The fact that the United States is having a conversation about intellectual diversity on campuses is because of a reform movement led by Horowitz, said Miller, who is a junior.
"It's electrifying," he said of Horowitz's speeches. "He has a vast knowledge of all things political."
Nearly five years ago, three days of campus demonstrations followed Horowitz's anti-reparations ad in the Chronicle, for which Miller writes a column. The paid ad, titled "Ten Reasons Why Reparations for Slavery is a Bad Idea -- and Racist Too," said American blacks are better off than Africans and objected that qualification for reparations would be based on skin color.
Miller said he doesn't expect campus demonstrations against Horowitz, although he wouldn't be surprised if the author faces some challenging questions.
Although Duke administrators have distanced themselves from Horowitz's ideas, they supported the Chronicle's decision to print the ad and have underwritten the cost of his planned speech.
About $500 came from the office of public affairs at Duke, university spokesman John Burness said. Other funding was chipped in by the university offices of the provost and student affairs, he said. Such support for speakers invited by student groups is common at Duke, he said.
What isn't common -- or likely at Duke -- would be for the university to subscribe to Horowitz's Bill of Rights, Burness said.
"We don't think we have a problem at Duke," Burness said the university has told Horowitz.

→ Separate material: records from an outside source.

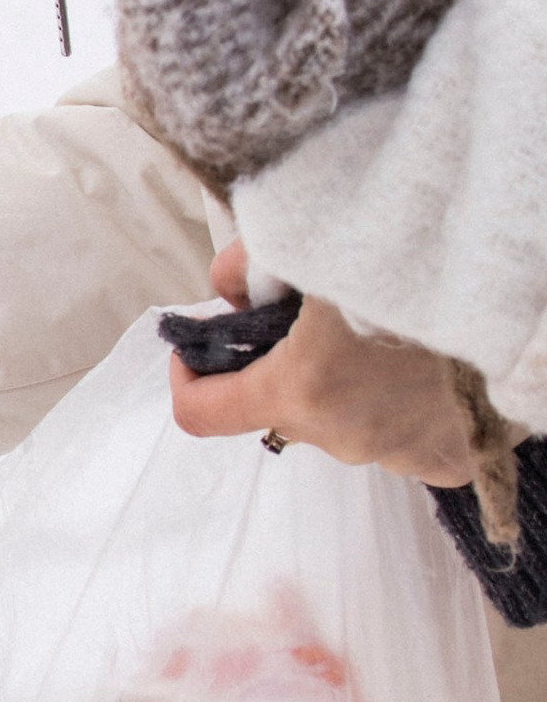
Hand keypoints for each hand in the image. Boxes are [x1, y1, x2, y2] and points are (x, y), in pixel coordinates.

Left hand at [169, 240, 478, 486]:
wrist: (524, 294)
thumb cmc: (422, 257)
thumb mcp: (322, 240)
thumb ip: (253, 265)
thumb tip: (228, 289)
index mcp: (301, 388)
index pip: (200, 414)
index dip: (188, 378)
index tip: (200, 348)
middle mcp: (344, 437)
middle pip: (283, 407)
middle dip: (281, 364)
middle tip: (309, 312)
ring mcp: (399, 456)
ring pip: (346, 422)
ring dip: (348, 384)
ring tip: (385, 329)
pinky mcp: (449, 461)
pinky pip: (403, 438)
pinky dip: (402, 404)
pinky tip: (426, 363)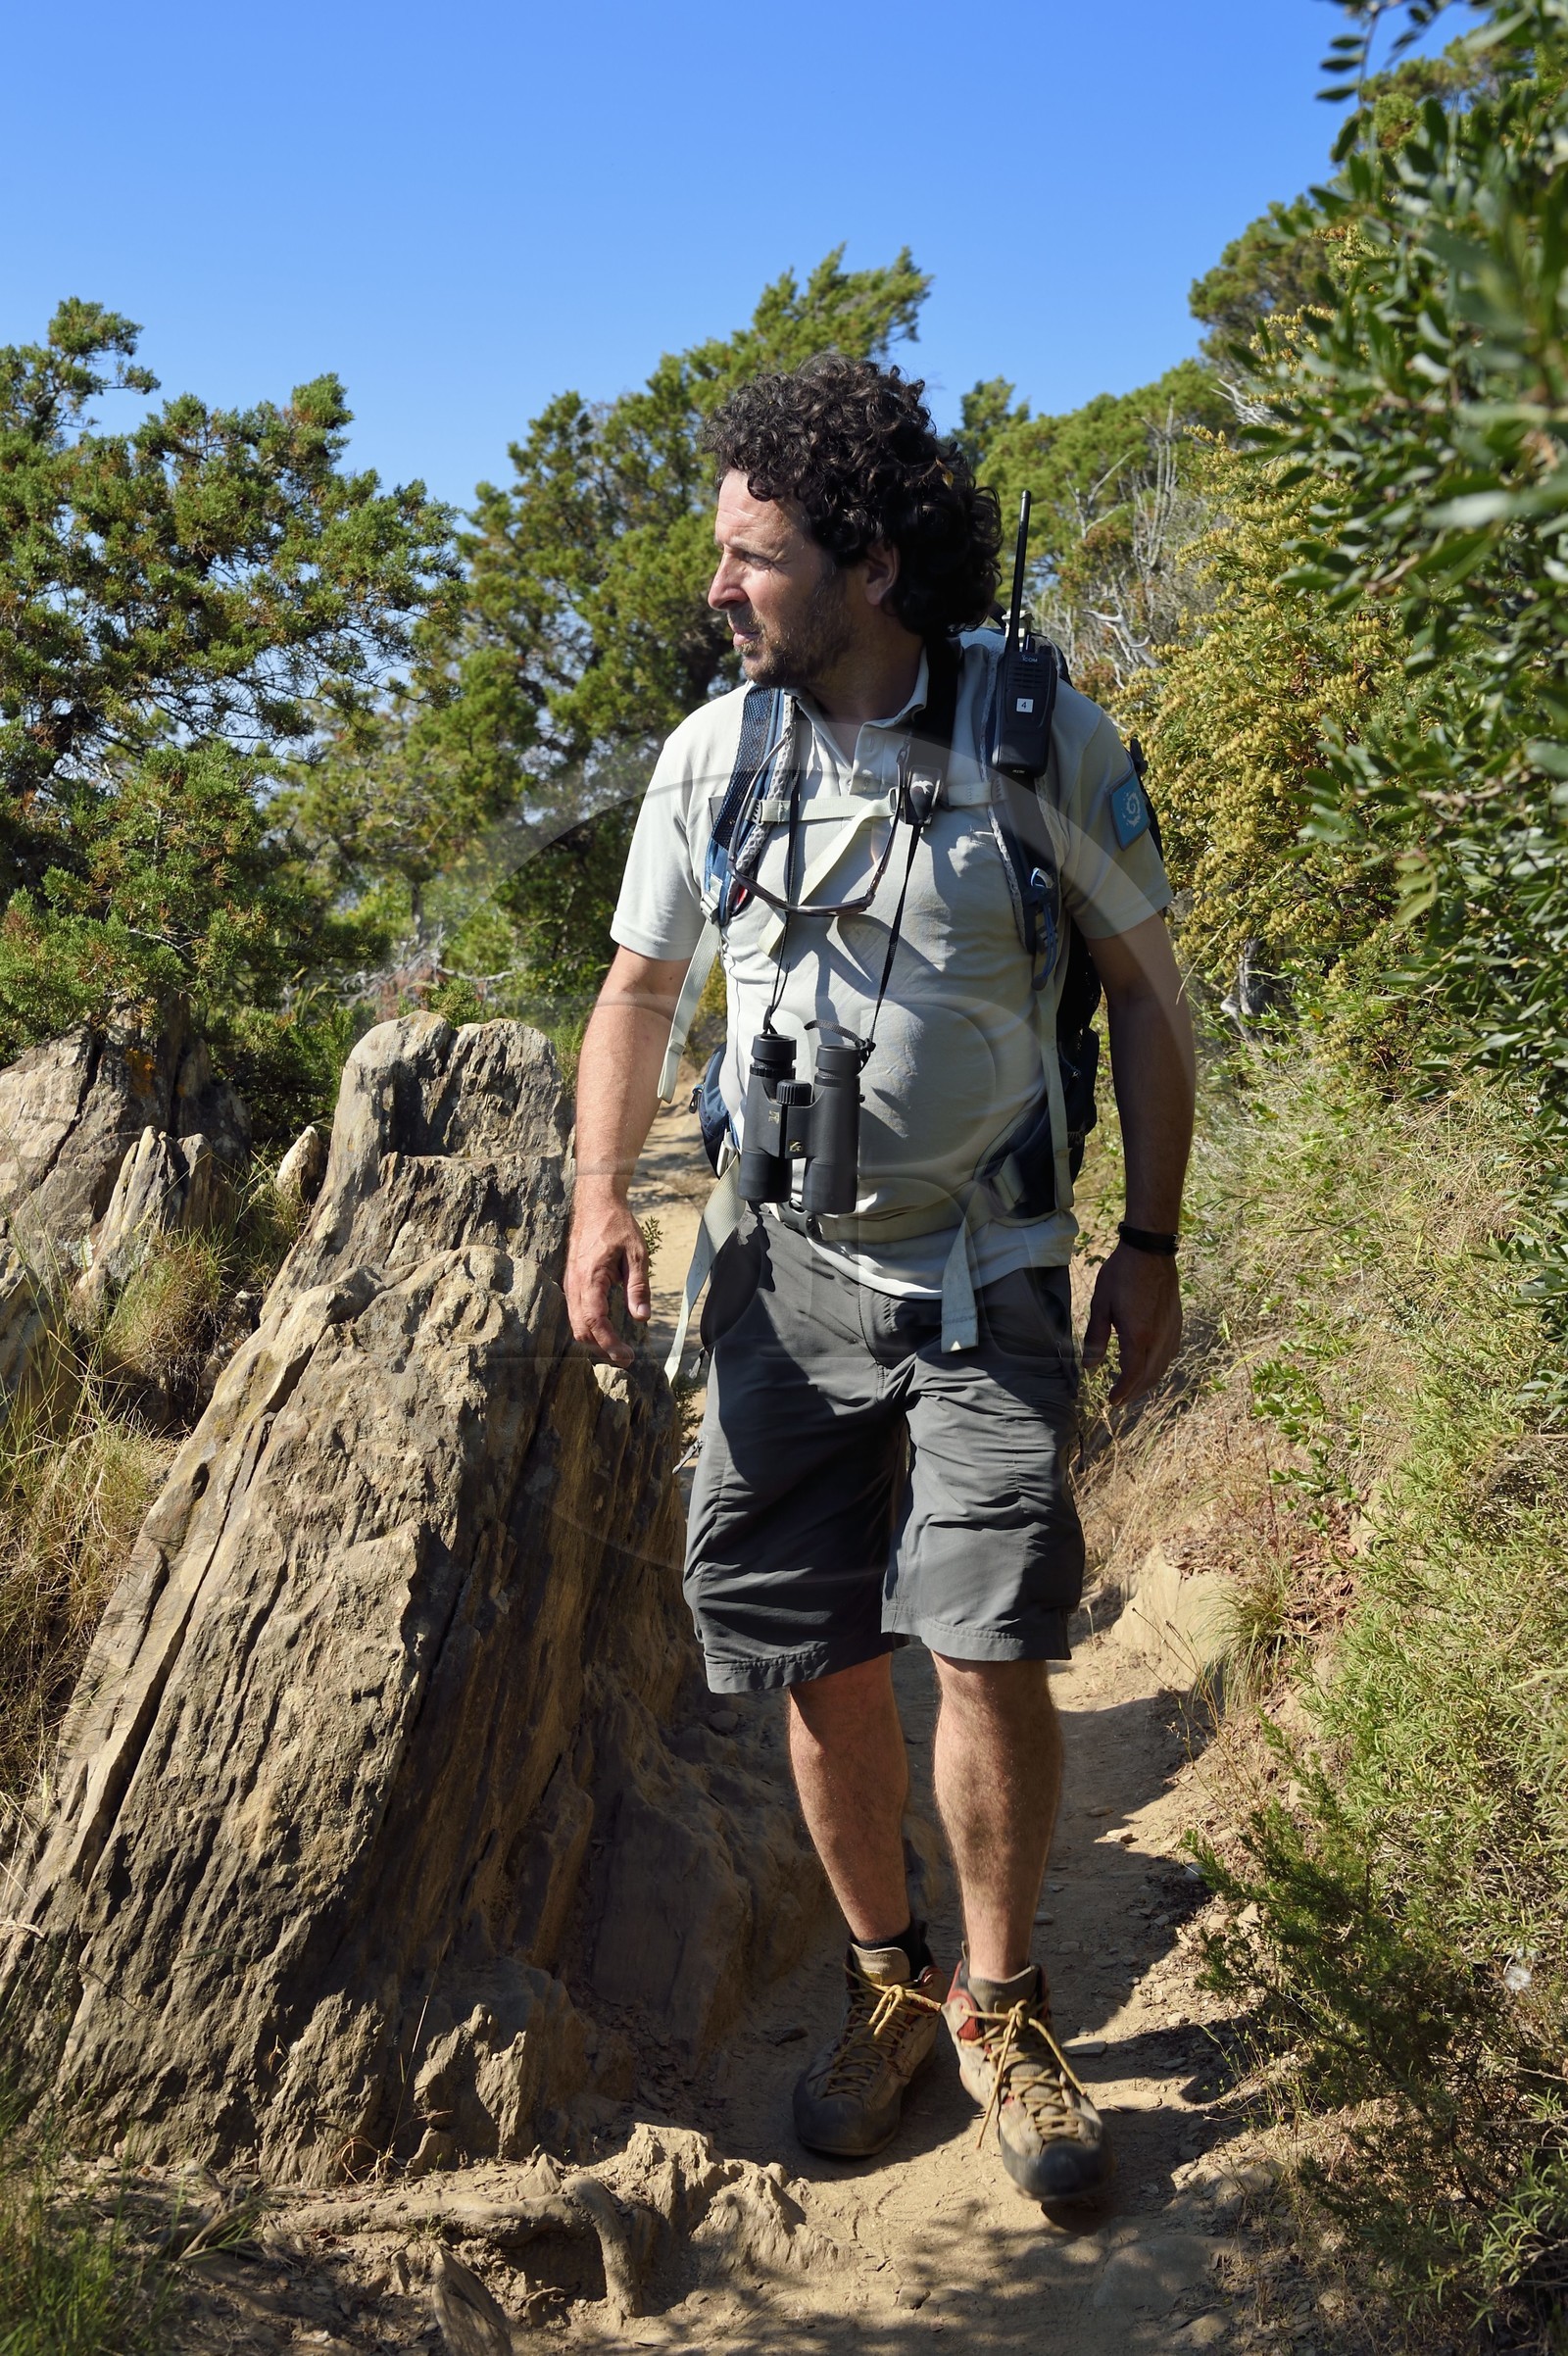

The university can address issues of intellectual diversity on its own, he said. University President Richard Brodhead and previous President Nan Keohane both addressed the issue in statements to faculty, Burness said.
Giving Horowitz a soapbox doesn't amount to endorsing his message, he said.
"We say all the time that when people come to Duke, it doesn't mean the university is sponsoring what he has to say," he said.
Nor can faculty members' beliefs necessarily be classified simply as either liberal or conservative, he said.
"We have between 1,600 and 1,700 faculty, and I would say that represents at least 2,000 opinions," he said.